- WHAT IS NEEDED -
Reprint all of the data below exactly as shown and skip every image.

*** DATASET SECTION ***

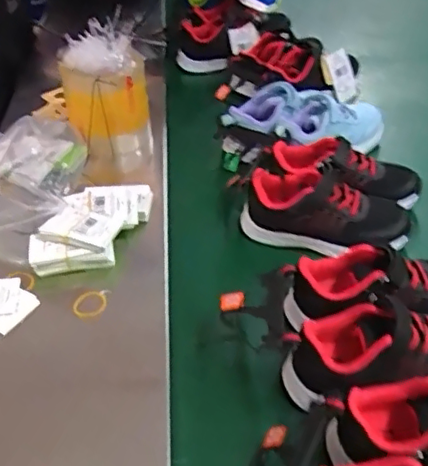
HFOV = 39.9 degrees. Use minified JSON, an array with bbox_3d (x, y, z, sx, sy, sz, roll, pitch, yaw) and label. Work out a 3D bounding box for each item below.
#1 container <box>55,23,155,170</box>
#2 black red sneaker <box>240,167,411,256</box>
[{"bbox_3d":[-0.142,-0.170,0.795,0.112,0.181,0.087,-11,42,-7],"label":"container"},{"bbox_3d":[0.128,-0.019,0.683,0.183,0.091,0.076,7,43,13],"label":"black red sneaker"}]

***

- WORKED SOLUTION -
HFOV = 39.9 degrees. Use minified JSON, an array with bbox_3d (x, y, z, sx, sy, sz, roll, pitch, yaw) and label. Work out a 3D bounding box for each item below.
#1 container <box>55,23,155,170</box>
#2 black red sneaker <box>240,167,411,256</box>
[{"bbox_3d":[-0.142,-0.170,0.795,0.112,0.181,0.087,-11,42,-7],"label":"container"},{"bbox_3d":[0.128,-0.019,0.683,0.183,0.091,0.076,7,43,13],"label":"black red sneaker"}]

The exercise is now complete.